Greatest danger to Clinton is voters tuning him out


WASHINGTON -- There was no mystery about the White House strategy in scheduling President Clinton for a prime-time news conference the other night. The goal clearly was to demonstrate that the world of American politics doesn't begin and end with Newt Gingrich.

Thus, at the outset the president reminded everyone -- accurately enough -- that he had been out front all along on the issue of welfare reform. It was the one issue that candidate Clinton used most often in 1992 to define himself as a "different kind of Democrat."

And, his ear obviously tuned to the election results of last Nov. 8, the president promised not to play "politics as usual" in dealing with Congress and insisted he didn't want to hand down "a pile of vetoes" that would stall the whole process.

But the most noteworthy moment of the news conference was Clinton's declaration of his own credentials to play the game.

"The Constitution gives me relevance," he said. "The power of our ideas gives me relevance. The record we have built up over the last two years and the things we're trying to do to implement it give me relevance."

It was, by any criterion, a remarkable spectacle -- a president of the United States defending his own "relevance" to the process of governing in Washington.
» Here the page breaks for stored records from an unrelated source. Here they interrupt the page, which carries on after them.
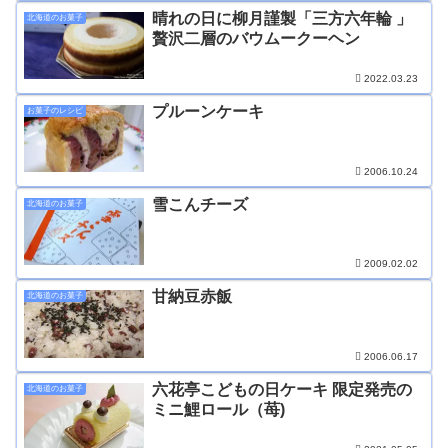
晴れの日に柳月謹製「三方六年輪 」
北海道のお菓子
贅沢二層のバウムークーヘン
2022.03.23
プルーンケーキ
お菓子のレシピ
2006.10.24
雪こんチーズ
北海道のお菓子
2009.02.02
甘納豆赤飯
北海道のお菓子
2006.06.17
六花亭こどもの日ケーキ 限定発売の
北海道のお菓子
ミニ鯉ロール（苺)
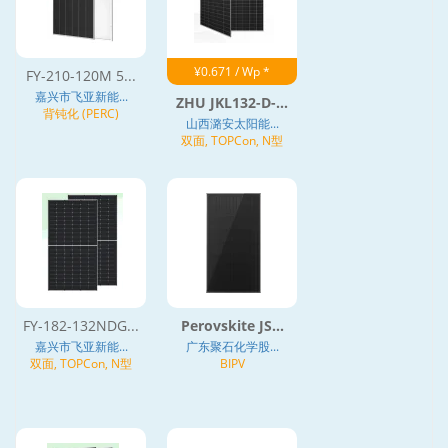
¥0.671 / Wp *
FY-210-120M 5...
嘉兴市飞亚新能...
ZHU JKL132-D-...
背钝化 (PERC)
山西潞安太阳能...
双面, TOPCon, N型
FY-182-132NDG...
Perovskite JS...
嘉兴市飞亚新能...
广东聚石化学股...
双面, TOPCon, N型
BIPV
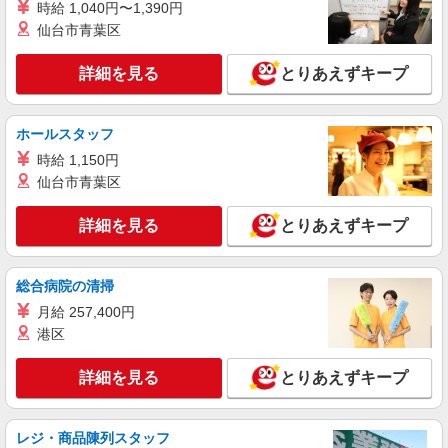
る）
時給 1,040円〜1,390円
東京都渋谷区
仙台市青葉区
詳細を見る
キープ
詳細を見る
とりあえずキープ
派遣社員
職業紹介
ホールスタッフ
株式会社リオン
時給 1,150円
洋菓子やケーキの製造補助
仙台市青葉区
月給245,000円〜280,000円（経験・能力によ
る）
詳細を見る
とりあえずキープ
東京都渋谷区
詳細を見る
キープ
総合病院の清掃
月給 257,400円
正社員
職業紹介
港区
株式会社リオン
半導体の製造スタッフ
詳細を見る
とりあえずキープ
月給245,000円〜280,000円（経験・能力によ
る）
東京都渋谷区
レジ・商品陳列スタッフ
That Clinton felt obliged to do so speaks volumes about his position as he confronts months of hard bargaining with the Republicans in Congress and an election campaign.
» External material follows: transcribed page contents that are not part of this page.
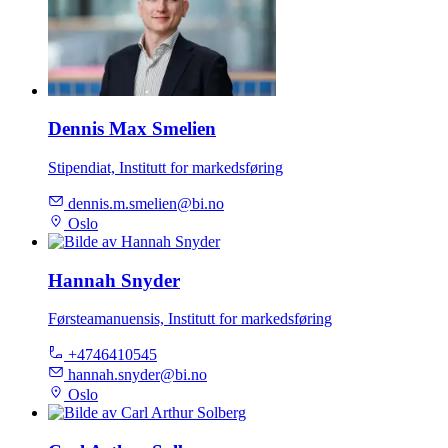
Dennis Max Smelien
Stipendiat, Institutt for markedsføring
dennis.m.smelien@bi.no
Oslo
Hannah Snyder
Førsteamanuensis, Institutt for markedsføring
+4746410545
hannah.snyder@bi.no
Oslo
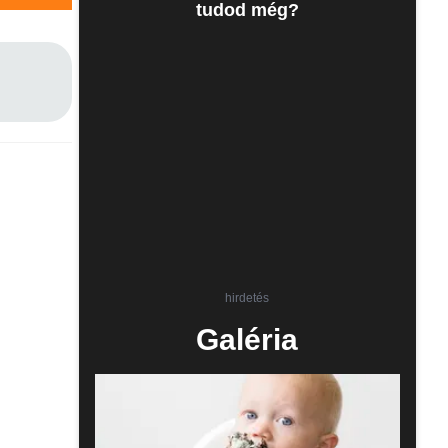
tudod még?
hirdetés
Galéria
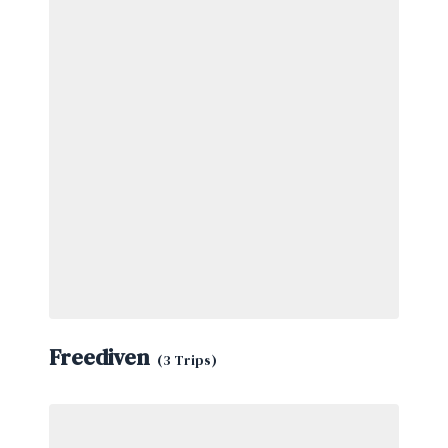
Freediven
(3 Trips)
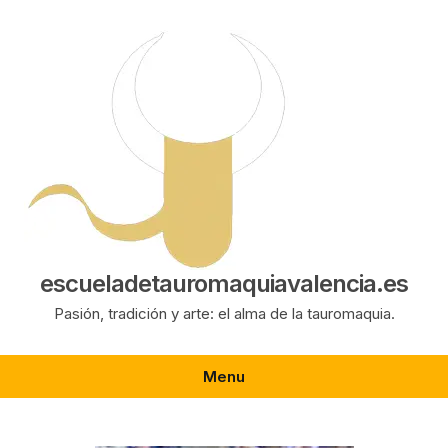
Saltar
al
contenido
escueladetauromaquiavalencia.es
Pasión, tradición y arte: el alma de la tauromaquia.
Menu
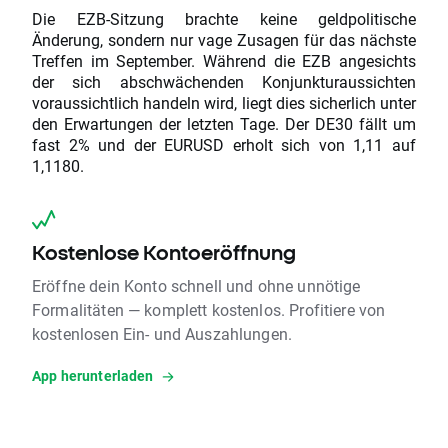
Die EZB-Sitzung brachte keine geldpolitische
Änderung, sondern nur vage Zusagen für das nächste
Treffen im September. Während die EZB angesichts
der sich abschwächenden Konjunkturaussichten
voraussichtlich handeln wird, liegt dies sicherlich unter
den Erwartungen der letzten Tage. Der DE30 fällt um
fast 2% und der EURUSD erholt sich von 1,11 auf
1,1180.
Kostenlose Kontoeröffnung
Eröffne dein Konto schnell und ohne unnötige
Formalitäten — komplett kostenlos. Profitiere von
kostenlosen Ein- und Auszahlungen.
App herunterladen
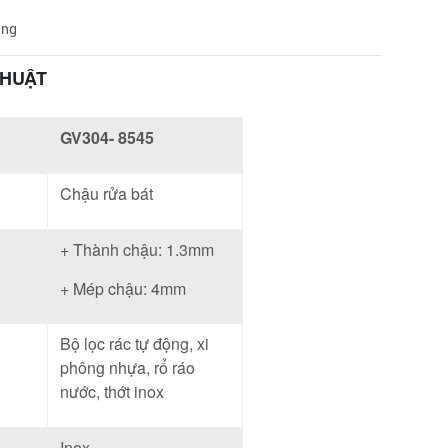
àng
THUẬT
GV304- 8545
Chậu rửa bát
+ Thành chậu: 1.3mm
+ Mép chậu: 4mm
Bộ lọc rác tự động, xi
phông nhựa, rổ ráo
nước, thớt inox
Inox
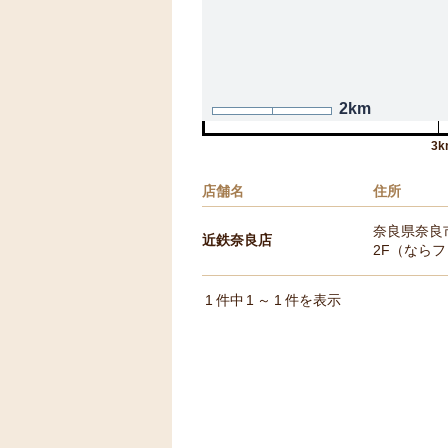
2km
3k
店舗名
住所
奈良県奈良市
近鉄奈良店
2F（なら
1
件中
1
～
1
件を表示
As a practical matter, the president is operating with some serious handicaps. The Democratic Party has been demoralized by the 1994 election results and the evidence of voter hostility toward the president as well as the party -- to the point that there is no inclination on the part of these Democrats to defend or champion Bill Clinton.

Secondly, there are some signs that suggest that the electorate has simply tuned out the president. In fact, Clinton has a record on the economy that should make him formidable politically. But opinion polls continue to show that most Americans believe the country is "off on the wrong track" rather than "headed in the right direction."
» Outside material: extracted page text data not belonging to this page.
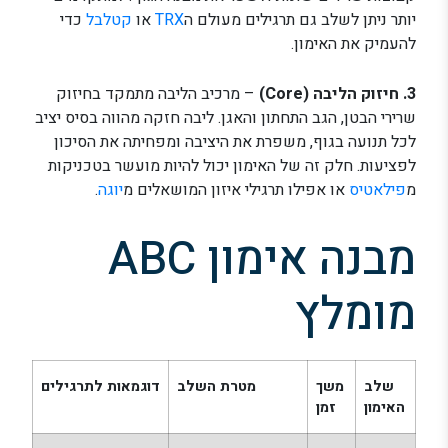
יותר ניתן לשלב גם תרגילים מעולם ה
TRX
או
קטלבל
כדי
להעמיק את האימון.
3. חיזוק הליבה (Core)
– מרכיב הליבה מתמקד בחיזוק
שרירי הבטן, הגב התחתון והאגן. ליבה חזקה מהווה בסיס יציב
לכל תנועה בגוף, משפרת את היציבה ומפחיתה את הסיכון
לפציעות. חלק זה של האימון יכול להיות מועשר בטכניקות
מ
פילאטיס
או אפילו תרגילי איזון המושאלים מ
יוגה
.
מבנה אימון ABC
מומלץ
שלב
משך
מטרת השלב
דוגמאות לתרגילים
האימון
זמן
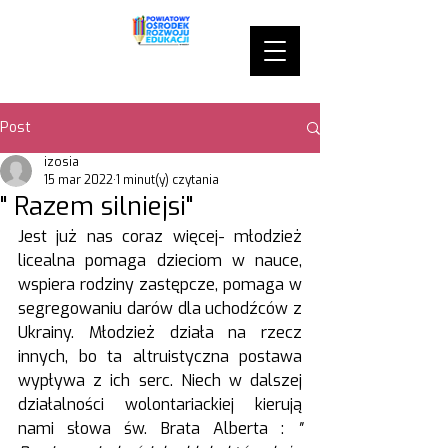
Post
izosia
15 mar 2022
1 minut(y) czytania
" Razem silniejsi"
Jest już nas coraz więcej- młodzież 
licealna pomaga dzieciom w nauce, 
wspiera rodziny zastępcze, pomaga w 
segregowaniu darów dla uchodźców z 
Ukrainy. Młodzież działa na rzecz 
innych, bo ta altruistyczna postawa 
wypływa z ich serc. Niech w dalszej 
działalności wolontariackiej kierują 
nami słowa św. Brata Alberta : 
" 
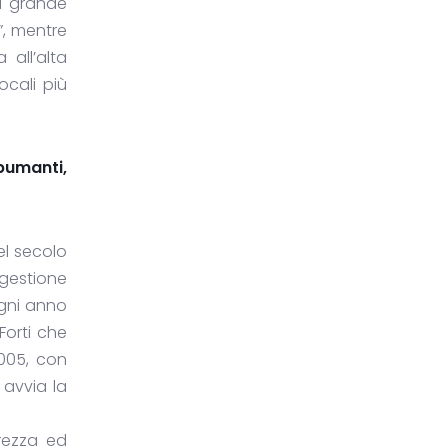
a grande
”, mentre
 all’alta
ocali più
spumanti,
el secolo
 gestione
ogni anno
Forti che
2005, con
 avvia la
urezza ed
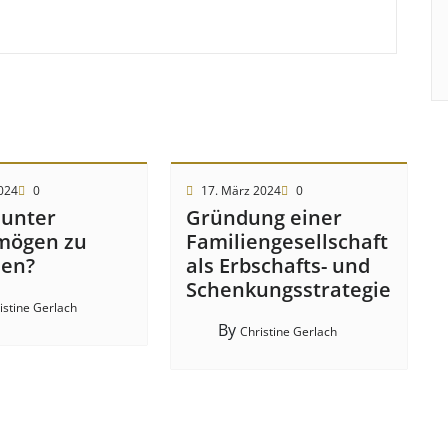
2024
0
17. März 2024
0
 unter
Gründung einer
mögen zu
Familiengesellschaft
hen?
als Erbschafts- und
Schenkungsstrategie
istine Gerlach
By
Christine Gerlach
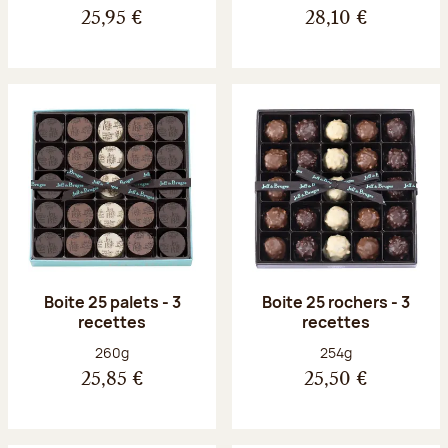
25,95 €
28,10 €
Boite 25 palets - 3
Boite 25 rochers - 3
recettes
recettes
Poids net :
Poids net :
260g
254g
25,85 €
25,50 €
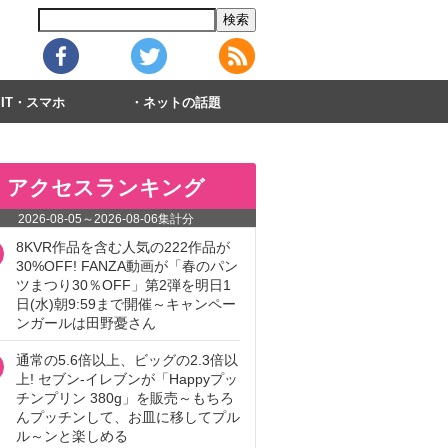
IT・スマホ
ネットの話題
アクセスランキング
2026-08-05
～
2026-08-06
集計分
8KVR作品を含む人気の222作品が
30%OFF! FANZA動画が「春のパン
ツまつり30％OFF」第2弾を明日1
日(水)朝9:59まで開催～キャンペー
ンガールは田野憂さん
通常の5.6倍以上、ビッグの2.3倍以
上! セブン‐イレブンが「Happyプッ
チンプリン 380g」を販売～もちろ
んプッチンして、お皿に移してプル
ル～ンと楽しめる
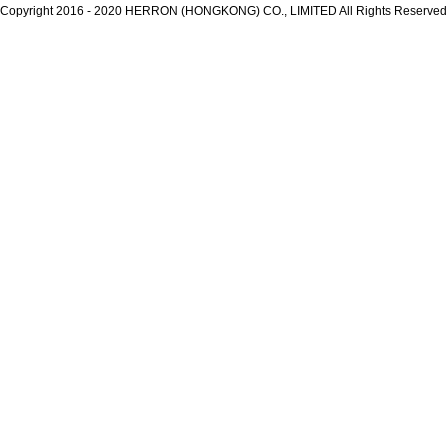
Copyright 2016 - 2020 HERRON (HONGKONG) CO., LIMITED All Rights Reserve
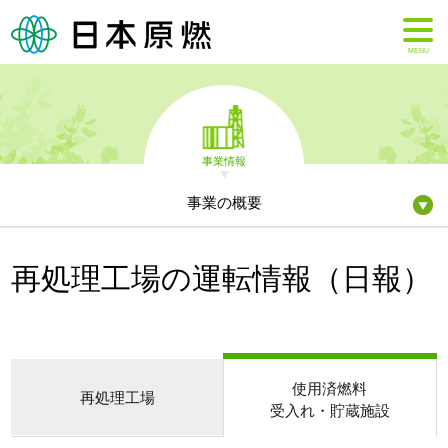
MENU
事業情報
事業の概要
再処理工場の運転情報（日報）
使用済燃料
再処理工場
受入れ・貯蔵施設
What this suggests is that the president is being given little if any credit for his achievements and, beyond that, that he is unable to use the fabled bully pulpit to assert his claims. Again, the evidence lies in the polls. Even when Clinton has been through a good patch, his mediocre-to-poor performance ratings remain essentially unchanged.

This has happened to other presidents. It happened to Jimmy Carter sometime in 1979; the voters decided they knew all they needed to know and began to write him off. It happened to George Bush in the summer of 1992; voters simply gave up on the possibility that he would deal effectively with the economic concerns with which they were preoccupied.

There is a special irony in Clinton's difficulty in trying to control the agenda these days. During the first two years of his presidency, the complaint about him from political professionals was that he was being overexposed. He seemed to be constantly on television, talking endlessly about every subject under the sun.

So the White House adopted a more disciplined approach designed to force the press and voters to concentrate on its message of the moment. Clinton showed evidence of that new discipline during his news conference the other night, when he made welfare reform his focus. He avoided long rambling answers. He resisted the temptation to present all sides of every argument and then try to reconcile them, his predilection in the past.

But two of the three major television networks refused to carry the news conference and relied instead on summarizing what he had to say in regular news reports. And, unhappily for Clinton, the most newsworthy statement was probably that bizarre defense of his own political relevance.

None of this suggests that Clinton's situation is irreparable. There unquestionably will be issues on which he can demonstrate his strengths in a way that will capture public attention. The Republicans in Congress may overplay their hands. The Republican nominee to run against Clinton may prove less attractive in fact than he may appear now in prospect.

In short, there is a long way to go. But the first imperative for the president is to persuade voters who may have tuned him out to pay some attention.